> PROVIDED DATA
········
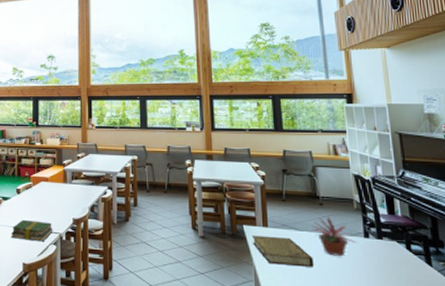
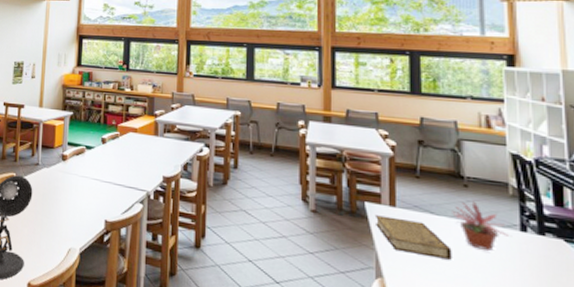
book: present [11,219,53,242] -> none [94,172,140,199]

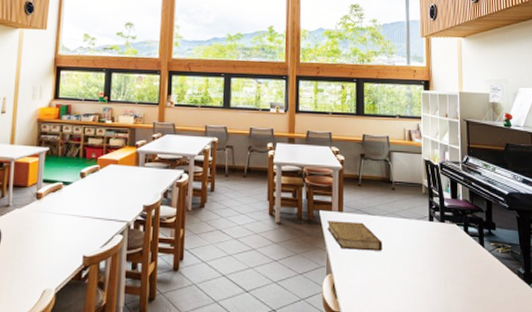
potted plant: present [452,201,512,251] -> none [383,201,424,239]

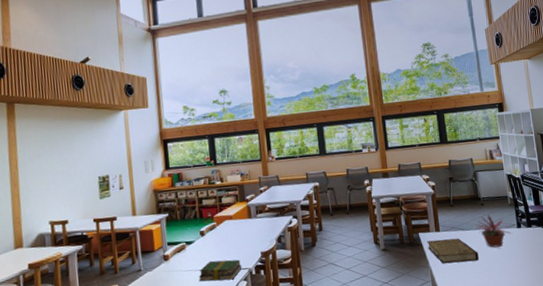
book: none [71,207,120,232] -> present [199,259,242,282]
potted plant: none [383,201,424,239] -> present [475,214,513,248]

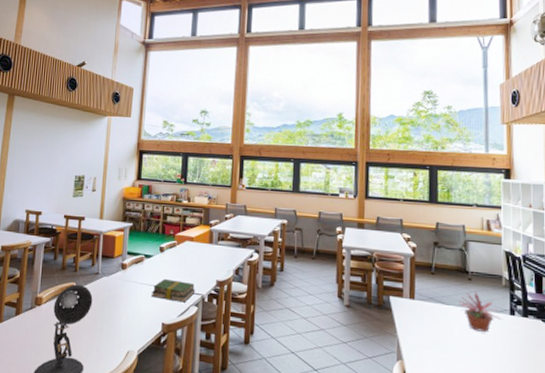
book: present [426,238,479,264] -> none [397,307,457,342]

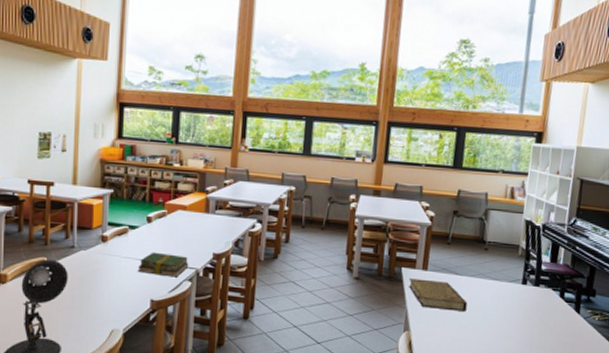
book: none [397,307,457,342] -> present [409,278,468,311]
potted plant: present [458,292,504,332] -> none [472,262,515,302]

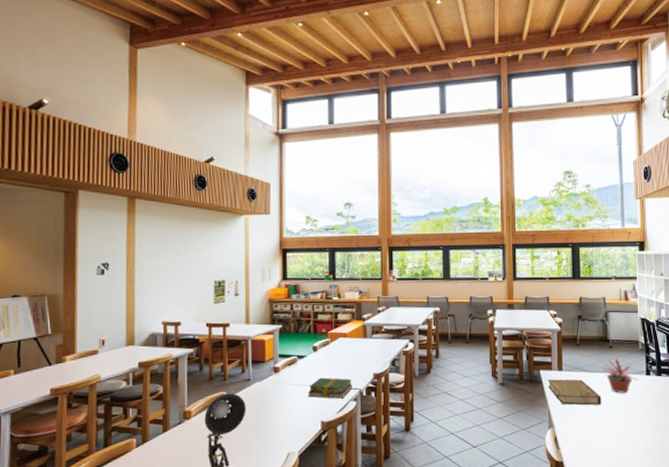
potted plant: none [472,262,515,302] -> present [601,358,641,393]

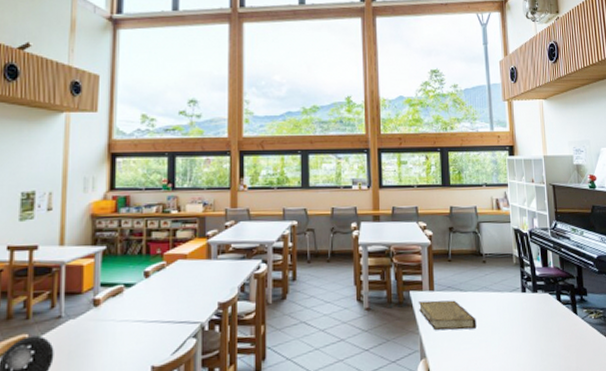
book: present [308,377,353,399] -> none [136,309,193,337]
potted plant: present [601,358,641,393] -> none [475,274,517,314]

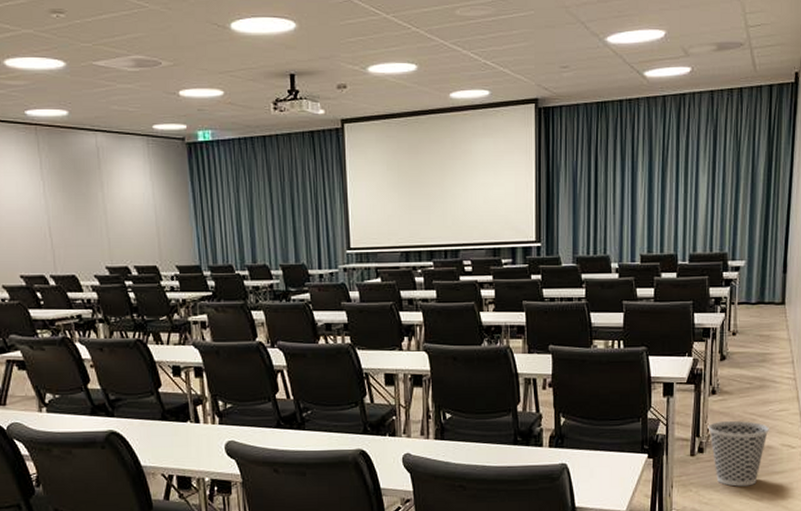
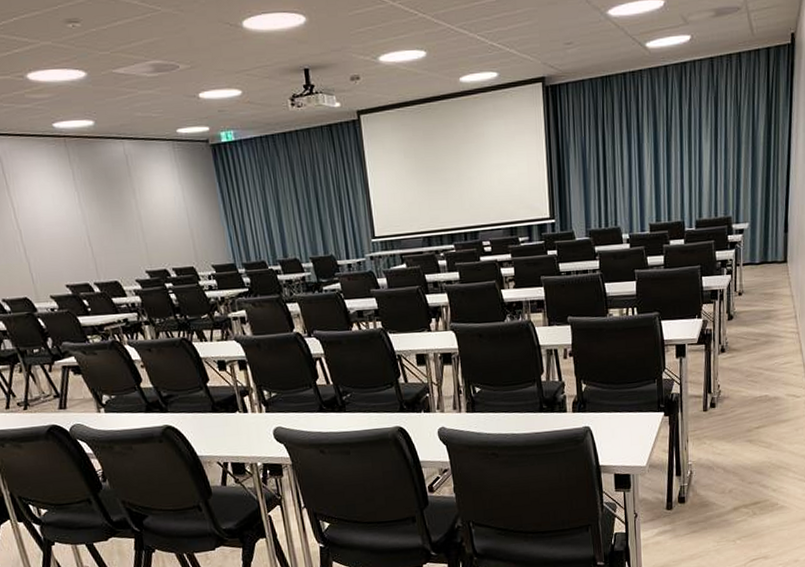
wastebasket: present [708,421,769,487] -> none [718,375,775,437]

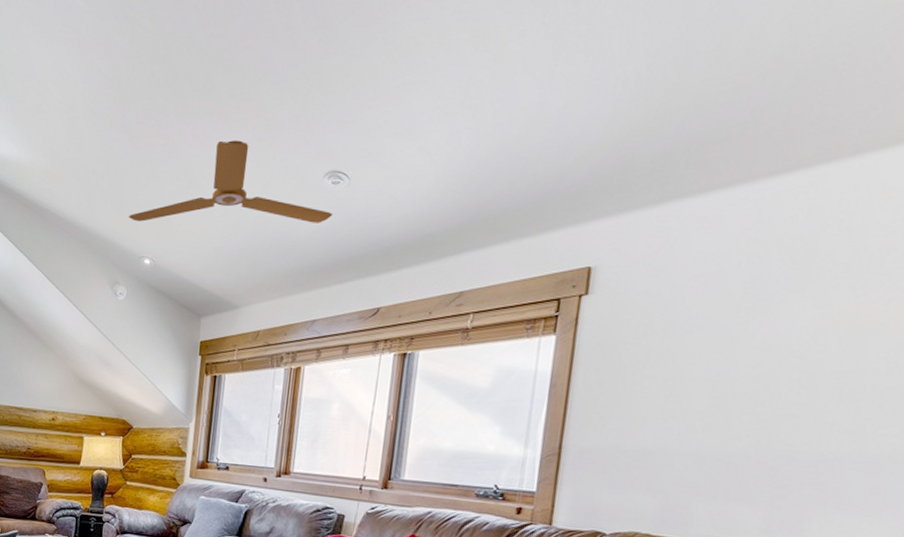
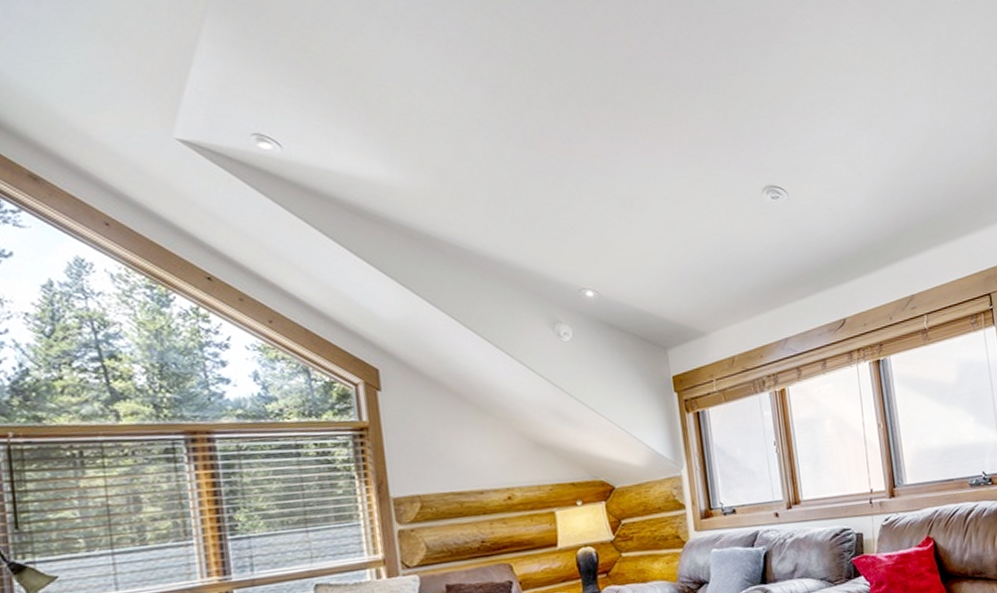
ceiling fan: present [128,140,334,223] -> none [554,156,781,249]

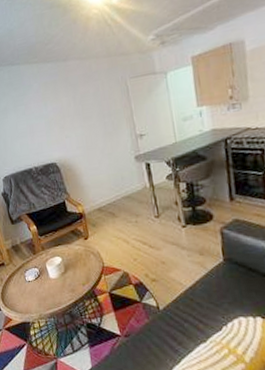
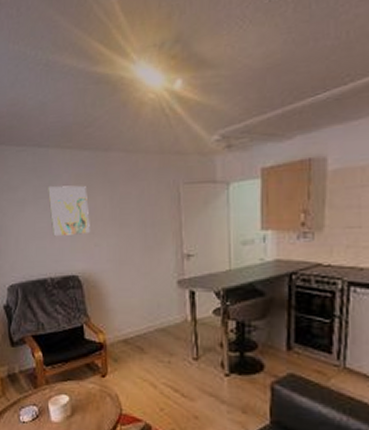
wall art: none [23,91,61,134] -> present [48,185,90,235]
········
Line count for "book": count the lines in the records above that contain this word, and write only the number.

5